Snowden, who has been residing in Russia under asylum for about eight months, appeared via webcam to ask Putin to share his stance on mass surveillance of civilians. The softball setup — Putin replied with a resounding "no," adding that he is against spying on his people — was regarded as rather bold PR stunt.
Aside from this patriotic interjection, the hours-long press conference focused mostly on propping up the Kremlin's official policies and defending Russia's actions in Ukraine.
Reporting from Ukraine, the Kyiv Post highlighted some of the more contentious aspects of his address. For one, they point out, Putin referred to east Ukraine as "Novorussiya," saying it must "defend those people" (meaning ethnic Russians and Russian-speakers in Ukraine), and echoing the justification used to annex Crimea.
Putin also threatened to shut off Ukraine's gas, something he has done before. He also offered some harsh words to NATO.
Putin also says he was personally offended by NATO's chief, Anders Fogh Rasmussen, who recorded and published a conversation between himself and the Russian president back when Rasmussen was Danish prime minister. This obviously put a damper on the relationship.
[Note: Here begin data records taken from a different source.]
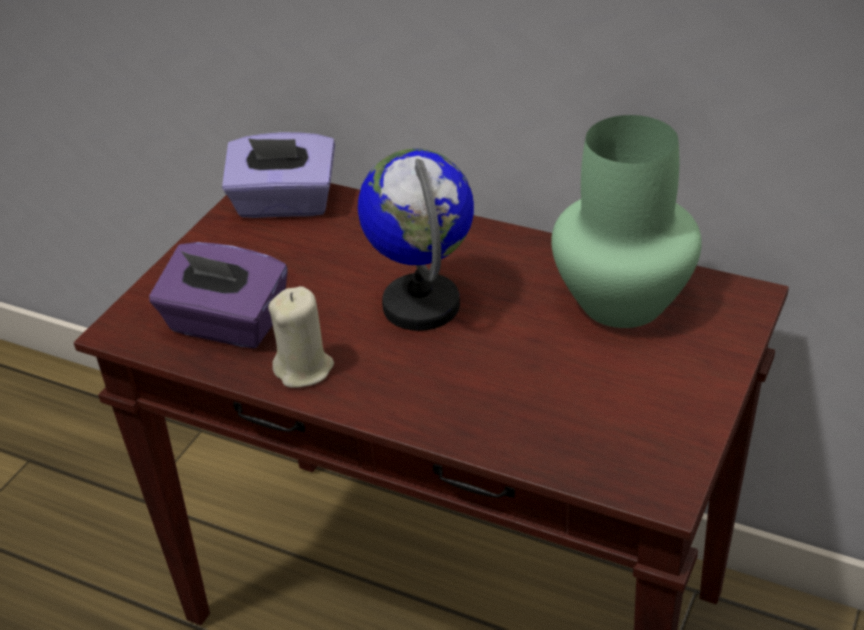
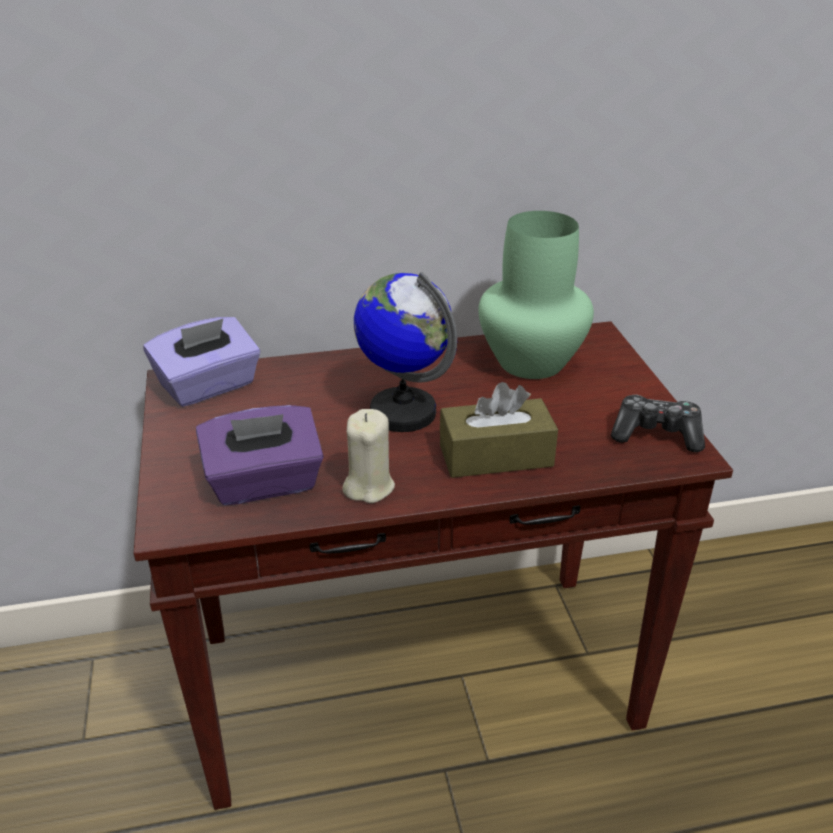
camera: 40 degrees left, 5 degrees down
none -> brown tissue box [440,382,558,478]
none -> game controller [611,395,705,452]

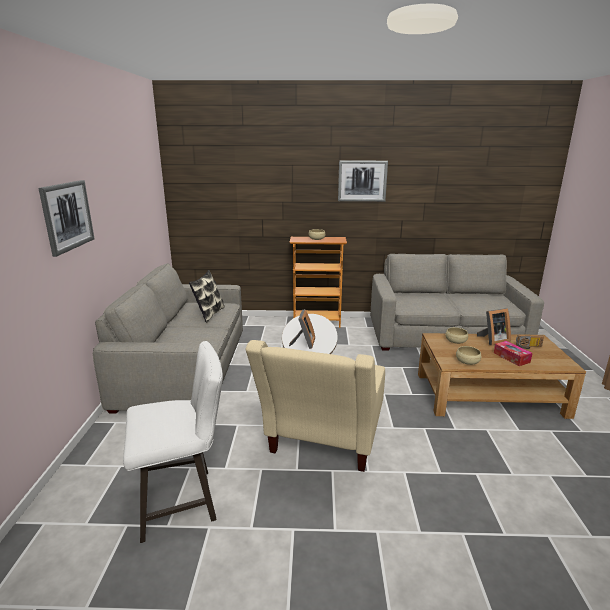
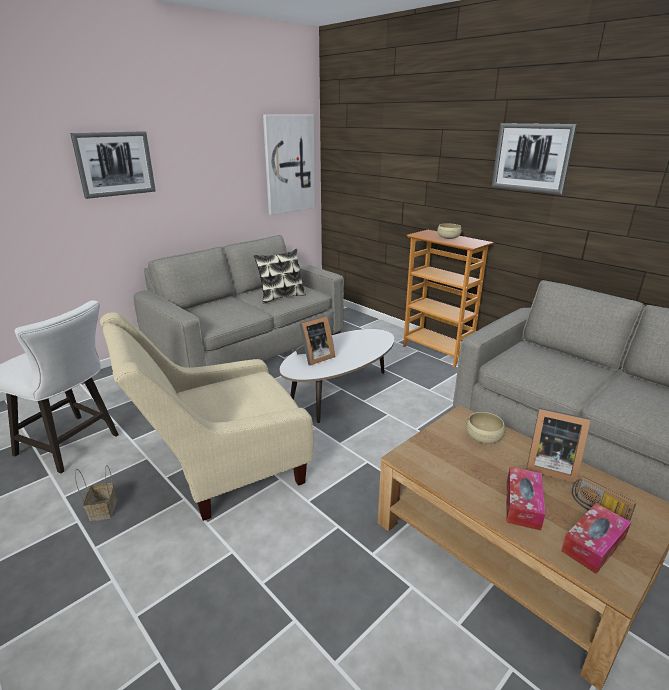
camera: 45 degrees right, 5 degrees up
beige bowl [456,346,481,365] -> none
none -> basket [75,465,117,521]
none -> picture [263,115,315,215]
none -> tissue box [561,503,631,574]

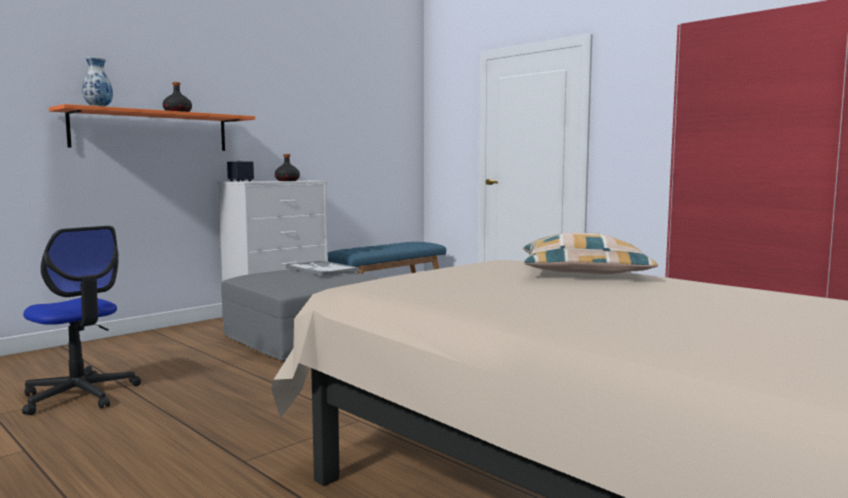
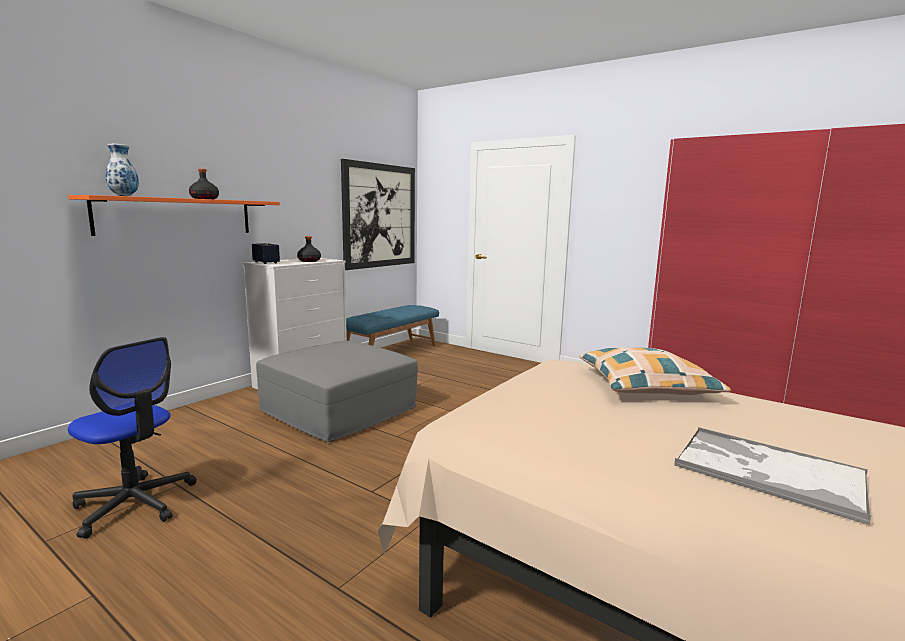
camera: 10 degrees left, 5 degrees up
tray [286,260,359,276] -> tray moved to [674,427,872,525]
none -> picture [341,159,415,270]

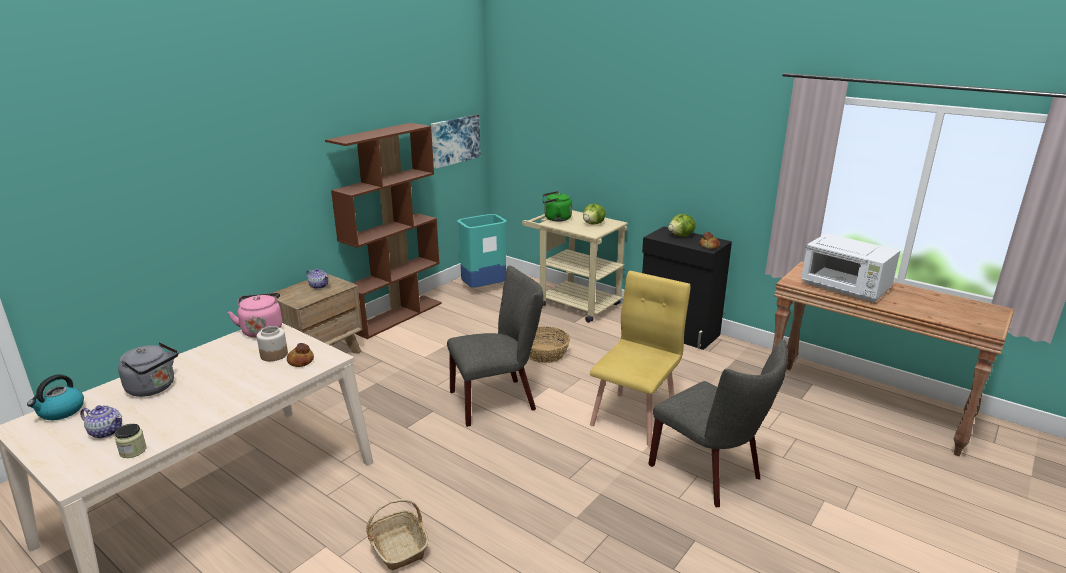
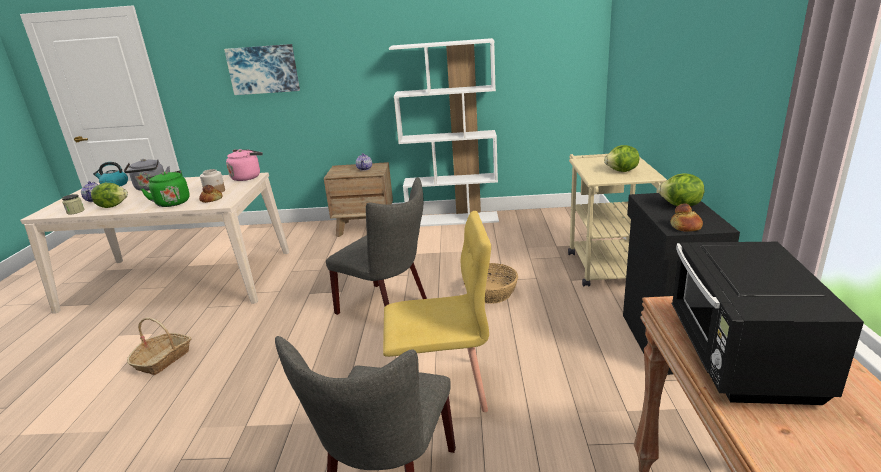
camera: 55 degrees right, 0 degrees up
brown bookcase [325,123,442,339] -> white bookcase [389,38,499,227]
picture [431,114,481,169] -> picture moved to [224,44,300,95]
turquoise trash can [457,214,507,288] -> none
green kettle [543,191,572,221] -> green kettle moved to [141,170,190,207]
white microwave [801,233,901,302] -> black microwave [671,242,864,405]
none -> lettuce [91,183,128,208]

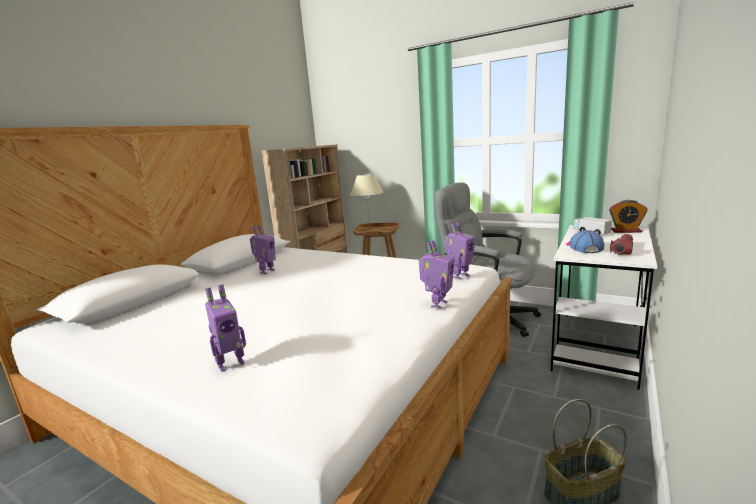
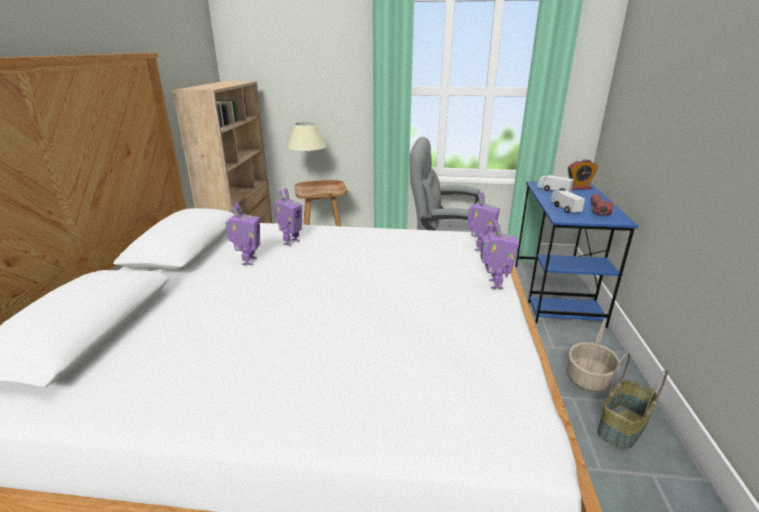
camera: 25 degrees left, 10 degrees up
toy robot [205,284,246,372] -> toy robot moved to [273,188,302,246]
white desk [551,225,657,390] -> blue desk [515,181,639,328]
cap [566,230,604,253] -> toy truck [550,190,585,213]
none -> basket [567,318,620,392]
Russian news agency Itar-Tass quotes Putin as saying, "I couldn’t believe my ears and eyes — it’s nonsense!... What trust can there be after such incidents?”
Putin spoke to the generally fraught U.S.-Russia ties as well, saying "we are partners and I still hope we have a future for our relationship." When asked (by a six-year-old child) whether President Barack Obama would save him if he was drowning, Putin said yes, but mostly because Obama is a good person. "I don't think I have a close personal relationship with Obama," he said.
However, the Russian leader was kind enough to concede that he will not attempt to take back Alaska, saying to the woman who inquired about it, "My dear, why do you want Alaska? ... It's cold there, too.”
As usual, the press release was peppered with some laughably false statements about the president's style of leadership:
"In my current job I always listen to my colleagues opinions, even if I don't like them, and I always think about what they say," says Putin— max seddon (@maxseddon) April 17, 2014
The conference comes as unrest in east Ukraine turns violent once again. Overnight, three pro-Russia separatists were killed in clashes in the volatile region, an event Putin cited as an example of Ukraine's poor government control. He said during the press conference that "Instead of realizing that there is something wrong with the Ukrainian government and attempting dialogue, they made more threats of force ... This is another very grave crime by Kiev's current leaders..." He added, "I hope that they are able to realize what a pit, what an abyss the current authorities are in and dragging the country into." He also said that he "hopes" he won't have to send troops into east Ukraine, but has reserved the right to use force if he sees fit.
Putin's Q&A, a more or less annual event, also takes place on the same day that representatives from the EU, U.S., Russia, and Ukraine meet in Geneva to discuss the crisis. If Putin was hoping to ratchet up some goodwill with the U.S., he probably shouldn't have made Snowden his featured guest.